Extracted records
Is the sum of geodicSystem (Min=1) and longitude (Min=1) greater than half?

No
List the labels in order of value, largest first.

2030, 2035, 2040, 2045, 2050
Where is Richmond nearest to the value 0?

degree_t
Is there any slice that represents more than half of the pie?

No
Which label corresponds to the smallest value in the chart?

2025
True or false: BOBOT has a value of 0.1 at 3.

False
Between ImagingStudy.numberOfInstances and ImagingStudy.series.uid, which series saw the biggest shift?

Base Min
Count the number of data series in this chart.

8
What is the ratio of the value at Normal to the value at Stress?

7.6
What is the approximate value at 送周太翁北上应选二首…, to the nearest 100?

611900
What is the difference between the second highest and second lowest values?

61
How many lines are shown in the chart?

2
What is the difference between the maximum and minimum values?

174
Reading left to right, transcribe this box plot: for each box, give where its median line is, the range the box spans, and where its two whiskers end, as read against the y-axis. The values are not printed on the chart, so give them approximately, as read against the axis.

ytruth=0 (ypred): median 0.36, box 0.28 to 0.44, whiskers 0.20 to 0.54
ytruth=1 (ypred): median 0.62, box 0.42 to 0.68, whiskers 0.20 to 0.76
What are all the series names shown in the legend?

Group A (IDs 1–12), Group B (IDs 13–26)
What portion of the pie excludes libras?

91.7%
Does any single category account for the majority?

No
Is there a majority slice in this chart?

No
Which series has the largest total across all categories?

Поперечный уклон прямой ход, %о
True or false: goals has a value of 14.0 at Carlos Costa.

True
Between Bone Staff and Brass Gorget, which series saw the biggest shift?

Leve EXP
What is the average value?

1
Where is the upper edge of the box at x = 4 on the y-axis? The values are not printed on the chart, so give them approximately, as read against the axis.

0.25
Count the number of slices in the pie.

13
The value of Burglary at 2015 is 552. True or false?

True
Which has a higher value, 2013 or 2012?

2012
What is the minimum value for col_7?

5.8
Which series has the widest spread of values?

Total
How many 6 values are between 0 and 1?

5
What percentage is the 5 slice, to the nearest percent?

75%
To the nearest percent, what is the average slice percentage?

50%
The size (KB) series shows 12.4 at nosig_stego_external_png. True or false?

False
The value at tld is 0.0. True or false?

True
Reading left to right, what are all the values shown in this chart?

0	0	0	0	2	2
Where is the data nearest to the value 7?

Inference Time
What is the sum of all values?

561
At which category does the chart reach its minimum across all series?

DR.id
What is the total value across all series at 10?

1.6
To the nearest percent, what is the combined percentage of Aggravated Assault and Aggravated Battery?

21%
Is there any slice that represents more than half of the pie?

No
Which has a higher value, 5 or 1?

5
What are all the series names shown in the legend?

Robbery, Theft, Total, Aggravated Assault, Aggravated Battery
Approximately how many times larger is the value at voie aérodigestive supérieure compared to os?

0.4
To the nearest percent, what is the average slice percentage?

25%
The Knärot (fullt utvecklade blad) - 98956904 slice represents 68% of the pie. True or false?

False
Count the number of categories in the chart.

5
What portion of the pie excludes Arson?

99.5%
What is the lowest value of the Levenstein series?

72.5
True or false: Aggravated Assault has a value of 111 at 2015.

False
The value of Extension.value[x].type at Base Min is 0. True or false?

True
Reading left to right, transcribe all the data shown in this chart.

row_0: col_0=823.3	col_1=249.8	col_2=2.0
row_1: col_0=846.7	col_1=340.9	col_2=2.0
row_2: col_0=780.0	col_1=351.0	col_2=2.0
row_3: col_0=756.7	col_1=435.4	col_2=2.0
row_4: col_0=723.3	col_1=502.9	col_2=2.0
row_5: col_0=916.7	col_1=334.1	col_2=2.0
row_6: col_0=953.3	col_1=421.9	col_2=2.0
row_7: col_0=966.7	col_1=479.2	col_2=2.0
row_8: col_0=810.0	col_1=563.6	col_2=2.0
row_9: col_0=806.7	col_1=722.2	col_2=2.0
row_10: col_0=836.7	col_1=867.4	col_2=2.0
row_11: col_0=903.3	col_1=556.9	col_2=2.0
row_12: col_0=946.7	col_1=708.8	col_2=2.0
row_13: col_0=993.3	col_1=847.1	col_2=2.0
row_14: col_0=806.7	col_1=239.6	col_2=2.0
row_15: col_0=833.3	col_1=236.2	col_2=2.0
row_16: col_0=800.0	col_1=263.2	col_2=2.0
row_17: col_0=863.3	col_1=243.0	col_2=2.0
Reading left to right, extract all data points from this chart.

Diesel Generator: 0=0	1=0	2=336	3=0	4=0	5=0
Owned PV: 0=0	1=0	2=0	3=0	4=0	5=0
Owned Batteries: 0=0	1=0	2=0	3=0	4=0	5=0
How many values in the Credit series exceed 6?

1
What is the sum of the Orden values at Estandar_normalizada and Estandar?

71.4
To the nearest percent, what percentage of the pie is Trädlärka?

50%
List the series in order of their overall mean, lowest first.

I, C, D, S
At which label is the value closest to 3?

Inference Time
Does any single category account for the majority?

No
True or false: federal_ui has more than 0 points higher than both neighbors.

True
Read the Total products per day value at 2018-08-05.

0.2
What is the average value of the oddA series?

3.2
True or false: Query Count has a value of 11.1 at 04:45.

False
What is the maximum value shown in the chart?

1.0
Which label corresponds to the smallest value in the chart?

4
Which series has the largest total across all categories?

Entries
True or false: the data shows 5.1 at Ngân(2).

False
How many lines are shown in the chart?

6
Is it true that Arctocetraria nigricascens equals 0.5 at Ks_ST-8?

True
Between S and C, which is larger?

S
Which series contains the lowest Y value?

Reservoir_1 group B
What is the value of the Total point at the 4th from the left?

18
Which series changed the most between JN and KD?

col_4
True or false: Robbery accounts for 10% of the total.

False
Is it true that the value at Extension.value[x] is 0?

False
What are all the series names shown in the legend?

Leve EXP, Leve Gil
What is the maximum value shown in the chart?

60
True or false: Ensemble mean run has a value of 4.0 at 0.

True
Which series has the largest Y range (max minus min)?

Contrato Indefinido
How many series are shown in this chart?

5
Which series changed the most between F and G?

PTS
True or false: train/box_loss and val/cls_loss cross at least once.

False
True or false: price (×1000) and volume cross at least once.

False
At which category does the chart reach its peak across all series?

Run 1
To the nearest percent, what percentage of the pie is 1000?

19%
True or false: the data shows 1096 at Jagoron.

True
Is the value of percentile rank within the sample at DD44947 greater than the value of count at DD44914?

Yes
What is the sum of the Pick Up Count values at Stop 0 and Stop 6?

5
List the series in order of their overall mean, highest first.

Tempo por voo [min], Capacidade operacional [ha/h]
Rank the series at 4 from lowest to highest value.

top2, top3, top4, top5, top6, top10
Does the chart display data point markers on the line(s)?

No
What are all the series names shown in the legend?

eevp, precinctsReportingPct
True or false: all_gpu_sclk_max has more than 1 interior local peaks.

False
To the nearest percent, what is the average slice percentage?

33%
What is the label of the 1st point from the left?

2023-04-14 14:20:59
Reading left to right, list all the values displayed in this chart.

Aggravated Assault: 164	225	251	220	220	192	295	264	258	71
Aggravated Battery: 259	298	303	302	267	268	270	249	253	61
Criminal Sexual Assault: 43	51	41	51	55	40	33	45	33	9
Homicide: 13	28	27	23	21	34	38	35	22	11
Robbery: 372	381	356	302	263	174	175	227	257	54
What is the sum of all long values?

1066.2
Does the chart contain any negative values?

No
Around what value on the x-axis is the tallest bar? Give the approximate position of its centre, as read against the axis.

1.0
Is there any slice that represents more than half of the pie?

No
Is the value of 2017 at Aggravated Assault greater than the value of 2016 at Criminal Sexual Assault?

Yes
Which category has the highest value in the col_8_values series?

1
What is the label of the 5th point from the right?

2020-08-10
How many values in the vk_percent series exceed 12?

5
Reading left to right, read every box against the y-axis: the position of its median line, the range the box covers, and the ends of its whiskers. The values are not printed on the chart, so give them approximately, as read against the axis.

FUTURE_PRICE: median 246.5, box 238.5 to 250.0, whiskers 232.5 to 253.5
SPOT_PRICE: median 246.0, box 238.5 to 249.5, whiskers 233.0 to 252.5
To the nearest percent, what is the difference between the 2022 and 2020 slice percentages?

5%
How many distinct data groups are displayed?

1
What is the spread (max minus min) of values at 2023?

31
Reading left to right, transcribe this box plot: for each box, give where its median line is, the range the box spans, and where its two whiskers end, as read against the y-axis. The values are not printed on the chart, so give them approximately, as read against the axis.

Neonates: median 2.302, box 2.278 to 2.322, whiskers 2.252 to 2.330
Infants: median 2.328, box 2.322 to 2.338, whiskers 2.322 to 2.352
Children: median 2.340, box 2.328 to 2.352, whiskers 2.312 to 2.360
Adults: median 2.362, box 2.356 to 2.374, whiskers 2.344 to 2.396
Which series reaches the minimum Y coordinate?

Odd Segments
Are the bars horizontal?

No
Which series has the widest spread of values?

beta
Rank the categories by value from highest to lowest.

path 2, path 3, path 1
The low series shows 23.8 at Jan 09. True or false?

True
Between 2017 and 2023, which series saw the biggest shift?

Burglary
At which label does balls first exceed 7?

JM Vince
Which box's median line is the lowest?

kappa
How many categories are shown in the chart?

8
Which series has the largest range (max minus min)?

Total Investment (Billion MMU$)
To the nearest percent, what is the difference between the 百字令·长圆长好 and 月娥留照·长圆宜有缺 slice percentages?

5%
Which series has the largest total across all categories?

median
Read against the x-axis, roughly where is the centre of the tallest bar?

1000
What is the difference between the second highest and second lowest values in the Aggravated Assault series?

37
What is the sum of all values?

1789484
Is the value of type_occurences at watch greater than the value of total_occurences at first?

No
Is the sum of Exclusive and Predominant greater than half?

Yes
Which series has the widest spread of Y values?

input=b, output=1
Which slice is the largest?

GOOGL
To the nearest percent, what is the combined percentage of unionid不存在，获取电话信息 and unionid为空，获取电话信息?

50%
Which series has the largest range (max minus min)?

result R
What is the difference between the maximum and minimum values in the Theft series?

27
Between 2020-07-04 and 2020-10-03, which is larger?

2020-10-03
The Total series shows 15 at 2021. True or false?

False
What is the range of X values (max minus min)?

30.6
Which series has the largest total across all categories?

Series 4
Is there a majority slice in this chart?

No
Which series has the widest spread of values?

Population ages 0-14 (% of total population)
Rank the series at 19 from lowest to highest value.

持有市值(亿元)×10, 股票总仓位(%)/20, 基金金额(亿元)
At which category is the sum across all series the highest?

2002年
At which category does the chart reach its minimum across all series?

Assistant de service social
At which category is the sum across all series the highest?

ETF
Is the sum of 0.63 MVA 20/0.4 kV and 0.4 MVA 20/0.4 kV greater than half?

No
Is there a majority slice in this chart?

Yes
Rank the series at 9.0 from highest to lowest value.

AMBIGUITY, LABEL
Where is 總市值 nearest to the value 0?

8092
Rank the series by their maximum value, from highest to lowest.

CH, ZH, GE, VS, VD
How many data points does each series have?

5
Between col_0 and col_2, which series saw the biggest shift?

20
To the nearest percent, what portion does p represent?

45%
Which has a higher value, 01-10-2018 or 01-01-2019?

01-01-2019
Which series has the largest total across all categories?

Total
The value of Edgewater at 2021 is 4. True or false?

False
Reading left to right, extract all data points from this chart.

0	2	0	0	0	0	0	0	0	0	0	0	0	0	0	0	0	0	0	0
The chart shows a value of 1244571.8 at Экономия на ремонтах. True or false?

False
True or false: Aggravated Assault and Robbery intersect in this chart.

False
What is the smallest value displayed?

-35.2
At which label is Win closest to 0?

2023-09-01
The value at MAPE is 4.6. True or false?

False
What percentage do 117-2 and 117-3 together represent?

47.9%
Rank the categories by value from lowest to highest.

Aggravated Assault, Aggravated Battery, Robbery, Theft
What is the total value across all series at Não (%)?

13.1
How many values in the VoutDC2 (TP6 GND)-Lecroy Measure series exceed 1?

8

## Task instructions
Repeat the records from the first line up to and including the line containing "Which has a higher value, 2013 or 2012?", reproducing every line verbatim.

## Response to the task
Is the sum of geodicSystem (Min=1) and longitude (Min=1) greater than half?

No
List the labels in order of value, largest first.

2030, 2035, 2040, 2045, 2050
Where is Richmond nearest to the value 0?

degree_t
Is there any slice that represents more than half of the pie?

No
Which label corresponds to the smallest value in the chart?

2025
True or false: BOBOT has a value of 0.1 at 3.

False
Between ImagingStudy.numberOfInstances and ImagingStudy.series.uid, which series saw the biggest shift?

Base Min
Count the number of data series in this chart.

8
What is the ratio of the value at Normal to the value at Stress?

7.6
What is the approximate value at 送周太翁北上应选二首…, to the nearest 100?

611900
What is the difference between the second highest and second lowest values?

61
How many lines are shown in the chart?

2
What is the difference between the maximum and minimum values?

174
Reading left to right, transcribe this box plot: for each box, give where its median line is, the range the box spans, and where its two whiskers end, as read against the y-axis. The values are not printed on the chart, so give them approximately, as read against the axis.

ytruth=0 (ypred): median 0.36, box 0.28 to 0.44, whiskers 0.20 to 0.54
ytruth=1 (ypred): median 0.62, box 0.42 to 0.68, whiskers 0.20 to 0.76
What are all the series names shown in the legend?

Group A (IDs 1–12), Group B (IDs 13–26)
What portion of the pie excludes libras?

91.7%
Does any single category account for the majority?

No
Is there a majority slice in this chart?

No
Which series has the largest total across all categories?

Поперечный уклон прямой ход, %о
True or false: goals has a value of 14.0 at Carlos Costa.

True
Between Bone Staff and Brass Gorget, which series saw the biggest shift?

Leve EXP
What is the average value?

1
Where is the upper edge of the box at x = 4 on the y-axis? The values are not printed on the chart, so give them approximately, as read against the axis.

0.25
Count the number of slices in the pie.

13
The value of Burglary at 2015 is 552. True or false?

True
Which has a higher value, 2013 or 2012?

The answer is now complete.